A few weeks ago, after the newly-minted police reform laws took effect, I wrote that it was going to be confusing and that absent a lawyer on the call trying to decide if the officers can act, or even respond, they often won’t. 

Within days, right after a murder in Pierce County, a suspect was seen and described to responding officers, including a K9 and his handler. It was discussed and determined they could not pursue the guy because they had not yet established probable cause. Oh, they had lots of reasonable suspicion, which was the previous standard, but woke minds in Olympia changed that.

Around our state, city and county, lawyers were trying to decipher these new standards, and here the CEO of Cascade Community Healthcare wrote a piece on what effect it was going to have getting cooperation with law enforcement in a mostly community care environment.  Community care was something cops have done for years.

Recently, the not-so-police-friendly state Attorney General Bob Ferguson concluded that all the concerns expressed by all the other attorneys, and many chiefs and sheriffs in the state, were misplaced. Nothing in the new laws prevented officers from responding to non-crimes, his office reported. 

The author of the new law, Rep. Roger Goodman, reacted saying “see, now we have the attorney general's guidance on this. We want them to respond and ‘what matters is what happens when they get there.’”

This guy’s sharp. 

Of course what matters is what happens when they get there, but with all the confusing language in this law, the only one on the hook is the cop who is there. It requires them to exhaust all “available de-escalation tactics, to consider characteristics and conditions of the person to whom force is being applied, and to use minimal amount of force necessary to bring someone into custody.”

That folks is a mouthful of utter nonsense. Consider characteristics and conditions? What does that even mean?

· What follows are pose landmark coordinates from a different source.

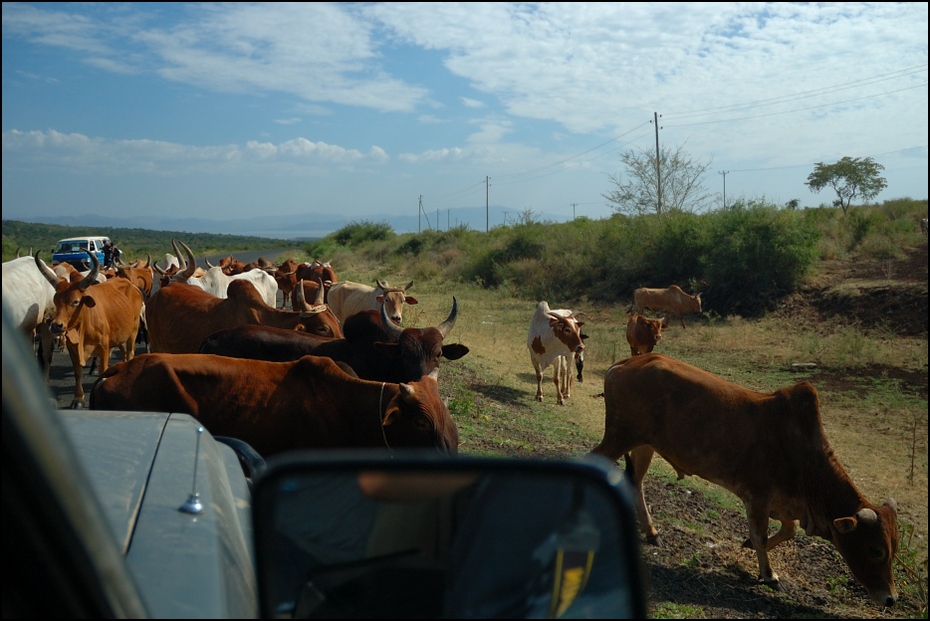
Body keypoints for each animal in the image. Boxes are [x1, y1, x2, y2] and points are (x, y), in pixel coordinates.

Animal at [33, 252, 143, 406]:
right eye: (55, 300)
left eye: (75, 301)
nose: (56, 325)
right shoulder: (73, 348)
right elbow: (78, 372)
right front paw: (78, 399)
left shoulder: (104, 347)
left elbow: (103, 371)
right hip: (121, 335)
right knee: (124, 353)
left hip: (133, 331)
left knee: (130, 353)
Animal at [588, 352, 900, 608]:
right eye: (875, 549)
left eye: (893, 549)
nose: (891, 598)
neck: (805, 459)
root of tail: (623, 364)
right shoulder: (757, 496)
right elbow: (762, 534)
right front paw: (769, 574)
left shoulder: (784, 504)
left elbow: (787, 531)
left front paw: (748, 546)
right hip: (620, 436)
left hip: (644, 444)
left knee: (635, 481)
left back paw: (652, 532)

Reasonable force and force necessary to effect an arrest has always been the standard. What has changed are all the requirements on the officer who has to decipher all the lawyer language, ripe with opportunity to make the officer liable if in the confusion they make a mistake. 



Another author, Rep. Johnson, says he realizes there is some language that needs to change but notes there is a pinky promise (my words not his) opinion the AG has rendered, not to sanction any officer including decertifying them, if they act.

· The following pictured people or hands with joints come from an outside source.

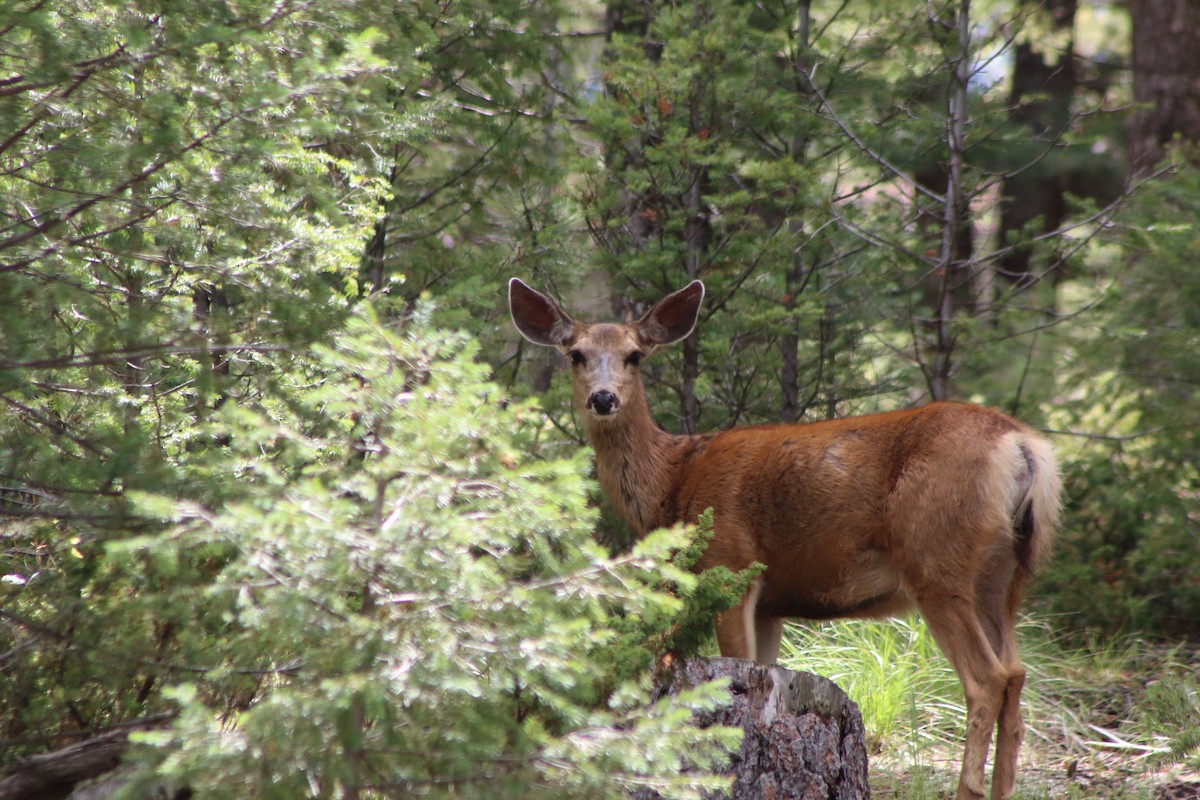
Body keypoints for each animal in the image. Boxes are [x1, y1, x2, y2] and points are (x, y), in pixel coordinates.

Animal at [508, 278, 1061, 800]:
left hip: (936, 558)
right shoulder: (772, 604)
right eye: (575, 353)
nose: (603, 398)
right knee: (1016, 673)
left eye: (635, 355)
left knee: (988, 679)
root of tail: (1021, 445)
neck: (673, 482)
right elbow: (764, 666)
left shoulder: (730, 565)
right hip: (1008, 576)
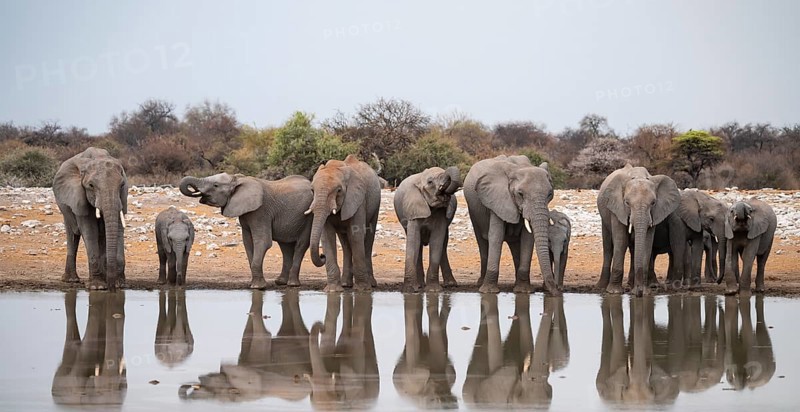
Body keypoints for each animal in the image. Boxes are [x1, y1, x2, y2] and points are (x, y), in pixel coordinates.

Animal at [53, 147, 128, 291]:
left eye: (122, 185)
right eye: (91, 185)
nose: (112, 289)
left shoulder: (122, 198)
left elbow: (118, 228)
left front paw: (119, 284)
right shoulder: (79, 195)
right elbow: (90, 231)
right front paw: (97, 287)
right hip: (65, 207)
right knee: (72, 234)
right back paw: (71, 280)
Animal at [179, 173, 313, 289]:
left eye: (215, 185)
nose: (196, 192)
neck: (238, 179)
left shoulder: (261, 211)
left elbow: (263, 242)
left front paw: (258, 287)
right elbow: (247, 243)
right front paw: (253, 285)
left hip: (308, 218)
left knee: (301, 245)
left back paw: (292, 284)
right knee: (285, 247)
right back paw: (280, 282)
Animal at [307, 155, 382, 292]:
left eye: (339, 190)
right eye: (312, 190)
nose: (322, 256)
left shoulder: (358, 200)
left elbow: (356, 236)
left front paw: (362, 289)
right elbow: (327, 237)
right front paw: (332, 290)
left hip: (376, 203)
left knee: (368, 238)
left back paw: (371, 284)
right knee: (346, 243)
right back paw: (346, 284)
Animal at [463, 155, 559, 295]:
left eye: (550, 194)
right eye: (520, 194)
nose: (555, 291)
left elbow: (527, 239)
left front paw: (524, 291)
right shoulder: (496, 199)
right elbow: (496, 236)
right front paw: (489, 292)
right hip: (474, 213)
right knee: (482, 242)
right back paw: (481, 284)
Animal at [596, 164, 681, 296]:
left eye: (653, 202)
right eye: (626, 202)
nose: (639, 293)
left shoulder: (655, 212)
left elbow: (646, 242)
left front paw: (644, 292)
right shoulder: (617, 208)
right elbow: (621, 241)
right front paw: (614, 292)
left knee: (633, 248)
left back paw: (630, 285)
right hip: (604, 216)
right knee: (608, 246)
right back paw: (601, 287)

That opinion and a promise from anyone in Olympia is about as trustworthy as our governor's promise not to raise taxes until he was elected.

I’m told that while this legislation was being considered, these committees heard from a number of law enforcement professionals about the potential problems it would create but were so smart they didn't have to listen.

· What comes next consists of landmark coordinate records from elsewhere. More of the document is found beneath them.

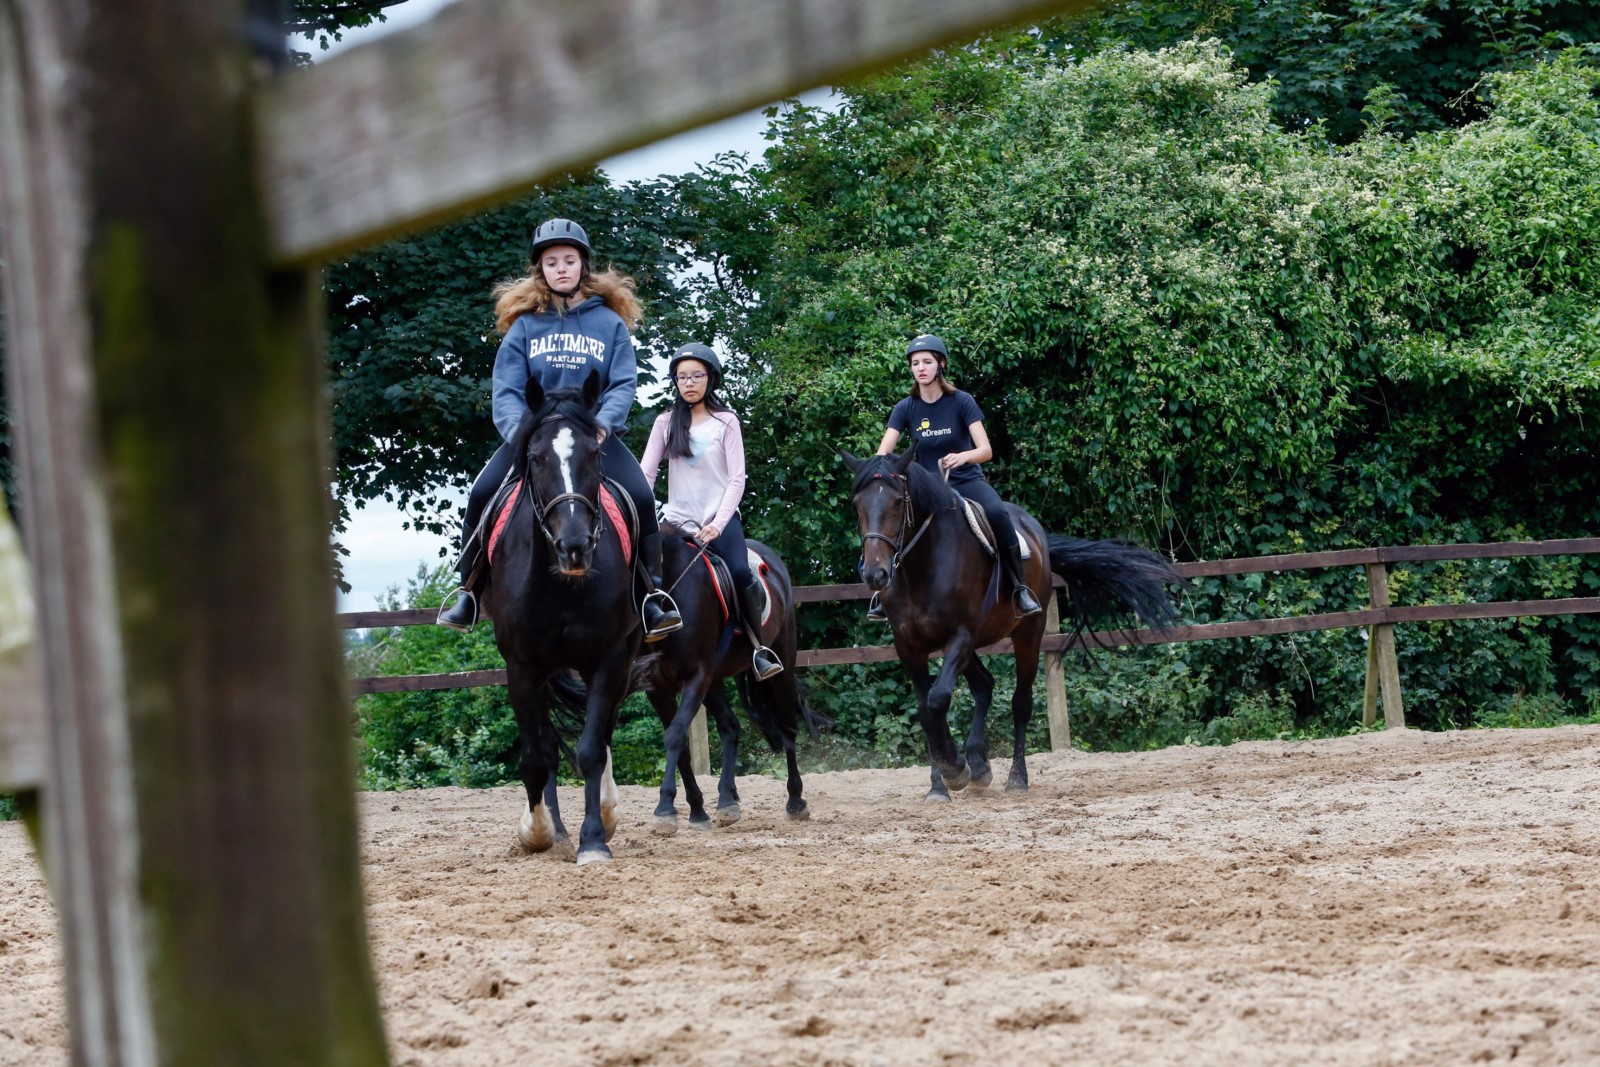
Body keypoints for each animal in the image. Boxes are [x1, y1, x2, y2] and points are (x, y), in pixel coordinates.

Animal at [480, 371, 643, 863]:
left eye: (594, 454)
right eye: (535, 458)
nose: (574, 547)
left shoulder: (608, 659)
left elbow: (591, 749)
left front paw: (594, 839)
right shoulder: (522, 667)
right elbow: (536, 755)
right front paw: (537, 831)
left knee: (602, 735)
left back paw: (603, 814)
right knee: (548, 742)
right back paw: (556, 828)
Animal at [640, 524, 825, 831]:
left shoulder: (696, 676)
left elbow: (675, 736)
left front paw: (665, 808)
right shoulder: (658, 688)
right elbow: (682, 746)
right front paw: (696, 810)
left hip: (781, 665)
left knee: (788, 728)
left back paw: (795, 800)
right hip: (714, 682)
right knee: (731, 726)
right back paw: (728, 799)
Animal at [844, 444, 1184, 799]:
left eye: (898, 501)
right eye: (857, 504)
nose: (875, 574)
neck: (923, 568)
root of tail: (1036, 532)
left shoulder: (961, 635)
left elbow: (938, 699)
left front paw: (954, 769)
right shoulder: (909, 645)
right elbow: (925, 709)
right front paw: (941, 784)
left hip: (1027, 635)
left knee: (1021, 702)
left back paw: (1015, 778)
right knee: (984, 685)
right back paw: (978, 764)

I read where the Clark County sheriff went so far as to note the authors of these new laws did not “constructively collaborate” with law enforcement groups.

In a recent column, Sen. John Braun and Rep. J.T. Wilcox wrote that law enforcement's hands were tied. “They tried to engage in the process knowing it was not likely to result in substantially improved policy — they were instead hoping for the least harmful bills possible, knowing the majority (Dems) could pass whatever they wanted. And that’s what they did.”

There are already examples of the results of this poorly thought out and written piece of work and there will be more.

In the meantime, don’t be surprised if cops seem reluctant to engage or run toward the danger in ways you used to see. It’s likely they are on the phone to the AG asking for his pinky promise not to come after them if they do.